» **WORK INSTRUCTIONS**:
• a. Summarize the passage on scalds and combustion in two sentences.
• b. From the passage on scalds and combustion, extract the words starting at "Occurrence: Scalds are" and ending at "set on fire.".

*** EXCERPTED PASSAGE Section Begins ***

Degrees of Scalds: (1) Erythema by vasoparalysis, (2) Blister formation due to increased permeability of the capillaries, (3) Necrosis of the dermis.
The injury is limited to the area of contact and is more severe at the point of the initial contact. Scalding can occur through clothing. Scalded areas are usually large, but may be small if caused by splashing. Streaks of liquid run downwards from the main area causing lines of blisters. Sticky liquids. Such as syrup, oils and tar cause more severe scalds than hot water. There is usually a sharply demarcated edge, corresponding to the limits of contact of the fluid. The scalded skin may swell and exude serum. Scars of scalds are much thinner than those of deep burns and cause less contraction and disfigurement. Blisters have an hyperaemic zone around them. There is a reddening and swelling of the papillae in the floor of the blister. The blister fluid contains white and red cells. A post-mortem blister does not show hyperaemia in the surrounding area and the floor is not red. If inflammable fluids are used, signs of trickling of the burning fluid will be present on some parts of the body, e.g. if kerosene is splashed on a body lying on its back and then ignited, runs of burning liquid will be seen on the sides of the neck, sides of the trunk, between the thighs, etc. Inhalation of steam may cause thermal injury of the respiratory tract, producing death by asphyxia due to obstruction to airway by the oedematous mucous membrane. Death usually occurs from shock, fluid and electrolyte disturbance and secondary infection.
Occurrence: Scalds are usually accidental due to bursting of hot water bottles, bursting of boilers, splashing of fluid from cooking utensils, or pulling over saucepans or kettles by children, etc. Occasionally, children suck the spouts of kettles, which causes severe steam scalds of the mouth and air-passages with oedema of the glottis. Suicide by scalding is rare. Boiling water ma be thrown with intent to injure. Murder scalding is rare.
Spontaneous combustion: Spontaneous combustion of the human body not occur. A body can never be consumed without the application of fire or flame and it cannot be reduced to ashes without the surrounding objects being set on fire.
Preternatural Combustion: This is very rare. During putrefaction, inflammable gases are produced in abdomen due to the action of microorganisms upon organic matter. These gases are ignited if a flame is nearby, and cause partial burning of the neighbouring soft tissues, but complete combustion of the body does not take place. It is not a valid scientific phenomenon.
During life, inflammable gases, such as hydrogen, hydrogen sulphide and methane may be formed in the alimentary tract. Such gases when belched or let off from the anus, may be ignited on the application of a flame and cause a burn at the site.

*** EXCERPTED PASSAGE Section Ends ***
*** ENTRIES SUPPLIED Section Begins ***

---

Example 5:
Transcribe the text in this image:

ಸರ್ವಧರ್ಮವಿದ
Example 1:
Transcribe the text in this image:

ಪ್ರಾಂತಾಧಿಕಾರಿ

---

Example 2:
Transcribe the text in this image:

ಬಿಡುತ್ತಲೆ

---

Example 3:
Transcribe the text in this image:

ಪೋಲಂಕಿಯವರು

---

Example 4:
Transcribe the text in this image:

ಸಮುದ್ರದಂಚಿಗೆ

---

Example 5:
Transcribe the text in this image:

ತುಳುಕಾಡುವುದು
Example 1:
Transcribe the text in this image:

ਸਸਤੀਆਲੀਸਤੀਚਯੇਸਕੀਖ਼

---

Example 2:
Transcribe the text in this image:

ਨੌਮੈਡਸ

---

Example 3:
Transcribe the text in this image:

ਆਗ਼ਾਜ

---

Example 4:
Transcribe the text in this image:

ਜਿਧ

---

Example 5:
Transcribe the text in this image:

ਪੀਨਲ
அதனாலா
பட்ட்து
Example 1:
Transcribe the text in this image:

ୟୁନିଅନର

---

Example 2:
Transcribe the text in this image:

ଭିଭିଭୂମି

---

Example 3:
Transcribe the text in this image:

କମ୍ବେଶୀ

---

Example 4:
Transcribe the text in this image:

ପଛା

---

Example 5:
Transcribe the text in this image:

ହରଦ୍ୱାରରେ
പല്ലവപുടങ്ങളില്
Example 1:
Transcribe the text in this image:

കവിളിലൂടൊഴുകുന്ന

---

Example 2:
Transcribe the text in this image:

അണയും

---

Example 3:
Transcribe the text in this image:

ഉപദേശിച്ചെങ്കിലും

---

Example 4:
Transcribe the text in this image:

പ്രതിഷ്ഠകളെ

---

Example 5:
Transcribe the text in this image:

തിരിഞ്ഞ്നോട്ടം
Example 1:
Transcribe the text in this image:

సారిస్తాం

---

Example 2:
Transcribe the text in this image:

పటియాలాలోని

*** ENTRIES SUPPLIED Section Ends ***

» **ANSWERS TO THIS EXERCISE**:
• a. Scalds range in degree from erythema through blister formation to necrosis of the dermis, are limited to the area of contact, and are usually accidental, with sticky liquids such as syrup, oils and tar causing more severe scalds than hot water. A body can never be consumed without the application of fire or flame, and inflammable gases formed during putrefaction or in the alimentary tract during life may be ignited by a nearby flame, causing only partial or local burning.

• b.
Occurrence: Scalds are usually accidental due to bursting of hot water bottles, bursting of boilers, splashing of fluid from cooking utensils, or pulling over saucepans or kettles by children, etc. Occasionally, children suck the spouts of kettles, which causes severe steam scalds of the mouth and air-passages with oedema of the glottis. Suicide by scalding is rare. Boiling water ma be thrown with intent to injure. Murder scalding is rare.
Spontaneous combustion: Spontaneous combustion of the human body not occur. A body can never be consumed without the application of fire or flame and it cannot be reduced to ashes without the surrounding objects being set on fire.